People may think that they know about the biblical book Judges and that they understand what Michael Hattin’s new book “Judges”contains. Hattin’s Judges is 207-page book with 19 chapters which devotes one or more of the 19 chapters to the 21 chapters in the biblical book. “Judges,” is part of a series of Maggid Books, a division of Koren Publishers Jerusalem, that uses an interdisciplinary approach that incorporates traditional rabbinic interpretations with scholarly literary techniques to explore the characters, themes, and text of the Hebrew Bible.
The book explains what the Bible text is saying, not what people read into it. He writes in clear easy to read language offers the opinions of Jewish and non-Jewish commentators, predominantly the former, and refers frequently to suggested explanations of events contained in the Talmuds and Midrashim as well as classical Bible commentators such as Rashi and Radak, and his own views. He is very sharp in identifying difficulties and obscurities in the text, and his suggested explanations are generally clever and enlightening. He tells us that a close study of the vocabulary, grammar, and literary structure of the biblical book are critical to the understanding of the events which may result in a misunderstanding of what occurred if this is not done. This is necessary because the Hebrew Bible uses an economy of words. For example, the Bible does not say how Deborah and Barak won their battle against six hundred chariots, but an examination of words suggests that there was a flood and the chariots were mired in mud.
Rabbi Michael Hattin is the author of another book in the series, on Joshua, which was generally given five stars by reviewers. He is the director of the Beit Midrash for the Pardes Center for Jewish educators in Israel and has served as scholar in residence in many cities in North America and Europe.
He tells readers that although Joshua, who led the twelve tribes after the death of Moses, attempted to lead his people to conquer Canaan, he was only partially successful.

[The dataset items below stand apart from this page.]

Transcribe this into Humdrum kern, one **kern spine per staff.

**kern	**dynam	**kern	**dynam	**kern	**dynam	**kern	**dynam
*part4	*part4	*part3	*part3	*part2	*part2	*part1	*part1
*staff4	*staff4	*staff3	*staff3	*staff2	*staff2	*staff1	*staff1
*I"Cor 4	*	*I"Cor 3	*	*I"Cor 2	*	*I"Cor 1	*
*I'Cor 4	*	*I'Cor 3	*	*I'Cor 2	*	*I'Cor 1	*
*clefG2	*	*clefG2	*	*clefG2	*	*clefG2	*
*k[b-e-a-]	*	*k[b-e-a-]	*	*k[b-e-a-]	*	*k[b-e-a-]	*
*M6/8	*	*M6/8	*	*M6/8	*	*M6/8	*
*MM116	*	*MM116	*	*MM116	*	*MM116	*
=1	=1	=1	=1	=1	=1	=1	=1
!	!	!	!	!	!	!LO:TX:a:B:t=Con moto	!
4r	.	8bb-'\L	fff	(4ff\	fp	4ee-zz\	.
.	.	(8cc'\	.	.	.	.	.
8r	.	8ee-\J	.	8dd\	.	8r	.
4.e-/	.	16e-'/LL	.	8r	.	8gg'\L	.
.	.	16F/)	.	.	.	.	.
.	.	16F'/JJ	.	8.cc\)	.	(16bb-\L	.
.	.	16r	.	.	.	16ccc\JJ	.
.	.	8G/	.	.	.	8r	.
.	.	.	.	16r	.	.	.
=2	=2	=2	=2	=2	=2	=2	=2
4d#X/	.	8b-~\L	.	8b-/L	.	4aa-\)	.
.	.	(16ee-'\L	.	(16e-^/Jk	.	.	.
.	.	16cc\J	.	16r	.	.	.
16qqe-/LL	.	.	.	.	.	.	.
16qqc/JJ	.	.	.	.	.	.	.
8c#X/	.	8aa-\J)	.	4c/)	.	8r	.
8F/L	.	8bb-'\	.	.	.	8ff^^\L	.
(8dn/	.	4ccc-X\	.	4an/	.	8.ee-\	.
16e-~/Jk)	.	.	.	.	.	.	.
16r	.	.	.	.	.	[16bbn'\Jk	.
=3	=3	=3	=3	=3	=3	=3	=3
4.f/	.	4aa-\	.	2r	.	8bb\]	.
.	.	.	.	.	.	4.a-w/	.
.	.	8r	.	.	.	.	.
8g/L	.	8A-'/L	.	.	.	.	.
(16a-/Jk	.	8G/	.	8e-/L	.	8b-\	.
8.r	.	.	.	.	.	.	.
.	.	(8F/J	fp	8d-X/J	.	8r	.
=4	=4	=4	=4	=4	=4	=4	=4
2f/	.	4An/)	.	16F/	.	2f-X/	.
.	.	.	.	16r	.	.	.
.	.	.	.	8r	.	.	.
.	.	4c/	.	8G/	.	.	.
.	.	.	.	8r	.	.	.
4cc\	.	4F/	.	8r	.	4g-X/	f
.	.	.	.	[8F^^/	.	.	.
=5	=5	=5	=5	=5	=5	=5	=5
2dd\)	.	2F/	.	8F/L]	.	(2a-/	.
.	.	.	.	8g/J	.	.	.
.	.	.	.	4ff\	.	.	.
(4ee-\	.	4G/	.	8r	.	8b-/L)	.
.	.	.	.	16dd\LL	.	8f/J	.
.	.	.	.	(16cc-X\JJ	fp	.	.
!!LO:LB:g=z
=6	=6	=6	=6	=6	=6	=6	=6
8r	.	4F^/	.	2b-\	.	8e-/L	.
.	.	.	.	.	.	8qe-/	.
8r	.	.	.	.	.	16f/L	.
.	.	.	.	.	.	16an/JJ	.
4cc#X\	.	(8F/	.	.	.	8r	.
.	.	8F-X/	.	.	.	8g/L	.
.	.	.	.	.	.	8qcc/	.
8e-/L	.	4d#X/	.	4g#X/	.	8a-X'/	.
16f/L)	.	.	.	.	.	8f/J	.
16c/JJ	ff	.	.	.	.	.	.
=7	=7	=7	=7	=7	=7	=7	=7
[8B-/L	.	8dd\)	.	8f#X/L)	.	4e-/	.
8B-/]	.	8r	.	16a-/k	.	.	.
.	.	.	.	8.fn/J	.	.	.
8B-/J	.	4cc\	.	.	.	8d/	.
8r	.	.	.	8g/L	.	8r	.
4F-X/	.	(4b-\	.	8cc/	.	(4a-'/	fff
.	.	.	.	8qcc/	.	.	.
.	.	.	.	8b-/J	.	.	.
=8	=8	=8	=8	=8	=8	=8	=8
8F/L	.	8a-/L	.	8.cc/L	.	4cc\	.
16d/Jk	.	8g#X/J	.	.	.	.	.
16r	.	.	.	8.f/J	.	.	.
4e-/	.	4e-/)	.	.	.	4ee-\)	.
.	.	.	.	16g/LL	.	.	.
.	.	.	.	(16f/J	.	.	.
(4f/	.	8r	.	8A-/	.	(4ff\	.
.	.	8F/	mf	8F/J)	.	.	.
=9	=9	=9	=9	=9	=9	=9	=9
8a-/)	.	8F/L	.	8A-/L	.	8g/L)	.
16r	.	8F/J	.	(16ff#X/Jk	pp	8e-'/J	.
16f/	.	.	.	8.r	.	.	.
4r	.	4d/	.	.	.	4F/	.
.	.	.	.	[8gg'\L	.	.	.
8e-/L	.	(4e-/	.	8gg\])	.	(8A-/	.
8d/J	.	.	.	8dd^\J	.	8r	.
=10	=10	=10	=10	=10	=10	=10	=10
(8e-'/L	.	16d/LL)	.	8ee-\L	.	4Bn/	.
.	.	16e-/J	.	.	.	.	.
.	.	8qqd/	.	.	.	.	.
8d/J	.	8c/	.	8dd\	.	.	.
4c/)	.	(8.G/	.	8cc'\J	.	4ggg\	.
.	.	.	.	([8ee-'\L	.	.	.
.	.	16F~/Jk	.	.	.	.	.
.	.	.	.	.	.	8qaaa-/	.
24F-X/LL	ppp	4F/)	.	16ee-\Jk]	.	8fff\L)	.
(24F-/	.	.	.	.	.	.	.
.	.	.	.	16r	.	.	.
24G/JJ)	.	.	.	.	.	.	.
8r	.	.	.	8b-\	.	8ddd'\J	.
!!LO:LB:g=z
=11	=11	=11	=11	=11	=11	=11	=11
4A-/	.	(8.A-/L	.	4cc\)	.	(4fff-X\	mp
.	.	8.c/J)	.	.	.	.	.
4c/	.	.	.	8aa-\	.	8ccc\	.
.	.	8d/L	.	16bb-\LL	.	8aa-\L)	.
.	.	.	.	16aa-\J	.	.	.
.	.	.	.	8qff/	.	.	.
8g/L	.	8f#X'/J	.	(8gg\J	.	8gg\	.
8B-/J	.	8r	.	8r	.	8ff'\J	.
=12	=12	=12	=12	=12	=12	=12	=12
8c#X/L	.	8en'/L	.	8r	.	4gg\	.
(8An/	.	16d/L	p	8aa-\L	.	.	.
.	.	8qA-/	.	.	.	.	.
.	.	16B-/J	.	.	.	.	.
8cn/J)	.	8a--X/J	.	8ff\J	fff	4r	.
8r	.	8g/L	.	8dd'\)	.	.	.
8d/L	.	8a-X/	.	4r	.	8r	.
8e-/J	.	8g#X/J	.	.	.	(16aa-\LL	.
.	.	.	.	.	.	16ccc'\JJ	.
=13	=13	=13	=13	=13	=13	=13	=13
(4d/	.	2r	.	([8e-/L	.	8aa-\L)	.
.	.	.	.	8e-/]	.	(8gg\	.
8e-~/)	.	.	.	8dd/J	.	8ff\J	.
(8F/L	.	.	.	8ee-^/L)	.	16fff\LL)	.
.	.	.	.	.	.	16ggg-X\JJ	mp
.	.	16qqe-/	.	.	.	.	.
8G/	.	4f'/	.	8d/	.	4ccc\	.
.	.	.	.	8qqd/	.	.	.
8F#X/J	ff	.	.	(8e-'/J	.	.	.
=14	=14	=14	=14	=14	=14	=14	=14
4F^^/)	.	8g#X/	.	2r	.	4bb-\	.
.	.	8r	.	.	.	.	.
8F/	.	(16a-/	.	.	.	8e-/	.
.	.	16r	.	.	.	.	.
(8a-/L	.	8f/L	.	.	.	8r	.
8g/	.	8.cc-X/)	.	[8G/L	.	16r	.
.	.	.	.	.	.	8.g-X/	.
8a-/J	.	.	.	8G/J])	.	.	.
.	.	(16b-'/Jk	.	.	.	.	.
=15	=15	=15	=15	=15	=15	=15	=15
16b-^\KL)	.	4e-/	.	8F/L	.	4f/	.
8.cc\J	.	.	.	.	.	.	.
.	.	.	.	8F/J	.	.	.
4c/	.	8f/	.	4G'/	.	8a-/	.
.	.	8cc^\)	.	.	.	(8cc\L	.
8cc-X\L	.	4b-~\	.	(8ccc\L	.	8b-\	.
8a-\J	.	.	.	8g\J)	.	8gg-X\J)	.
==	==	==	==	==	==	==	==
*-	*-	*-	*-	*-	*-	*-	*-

The tribes were united during the lifetimes of Moses and Joshua, but after their death the tribes separated from each other, each looked after their own interests, generally did not join other tribes to assist them, and began to accept the idols of the Canaanites and intermarried with them contrary to the prohibition in the Torah. God punished them by allowing pagan tribes to defeat and control one or more tribes who then called out to God for assistance. God responded by sending charismatic leaders called Judges who rescued the embattled tribes. This situation continued in a downward spiral worsening each year until the end of the period of the judges when the tribes even ceased begging divine help.
The period of the judges
The period of the Judges describes the struggles of the disjointed twelve tribes of Israel to overcome their many enemies as well as the internal differences between the tribes. The book is filled with warfare that lasted centuries. We do not know why the leaders were called Judges. There is no indication in this biblical book that they ever judged the people they helped. We can only guess that perhaps along with aiding a tribe in time of peril, they also served as judges for the people, but, as stated previously, the Bible does not say they did so.
It is clear that none of the judges led or otherwise helped all twelve tribes. They were regional leaders, usually for a single tribe. We do not know if two or more judges functioned in more than one tribe at the same time, although this seems reasonable, therefore, because of this possible overlap, we have no idea how long the period of the Judges lasted. Hattin suggests that the period lasted for three or four hundred years (although other scholars suggest just over 200 years).
Hattin identifies thirteen judges for the twelve tribes. Not all the tribes had a Judge. Some had more than one at different times. All of them were men except for Deborah whom some later rabbis disparaged because she was a woman. Some of the judges have more than a single chapter devoted to their activities. The judge Shamgar has only a single verse. The four early Judges were God fearing, those during the middle period of the Judges were not so pious such as Gideon who was frequently doubtful and hesitant. The last judge Samson did not work with God until the day he died. When he was captured, blinded, weakened, he prayed to God for strength to kill 3.000 Philistines even though what he would do would kill him as well. Hattin shows how it was not only the fourth time that Samson revealed to Delilah that if his hair was cut he would lose his strength. He was so enamored with Delilah that he wanted to reveal his weakness all along. He hinted this fact in his responses to her during the first three times that he spoke to her. He is not remembered fondly in the biblical books.
The biblical book ends with idol worship, the murder of innocent Canaanites, rape, civil war, and the near destruction of one of the twelve tribes. In the next biblical book, Samuel, the people realize they need a king to unite the tribes, control them, and lead them to fight the nations that are persecuting them. The Bible does not call Samuel a judge, but unlike the judges in the book Judges, he judged the people.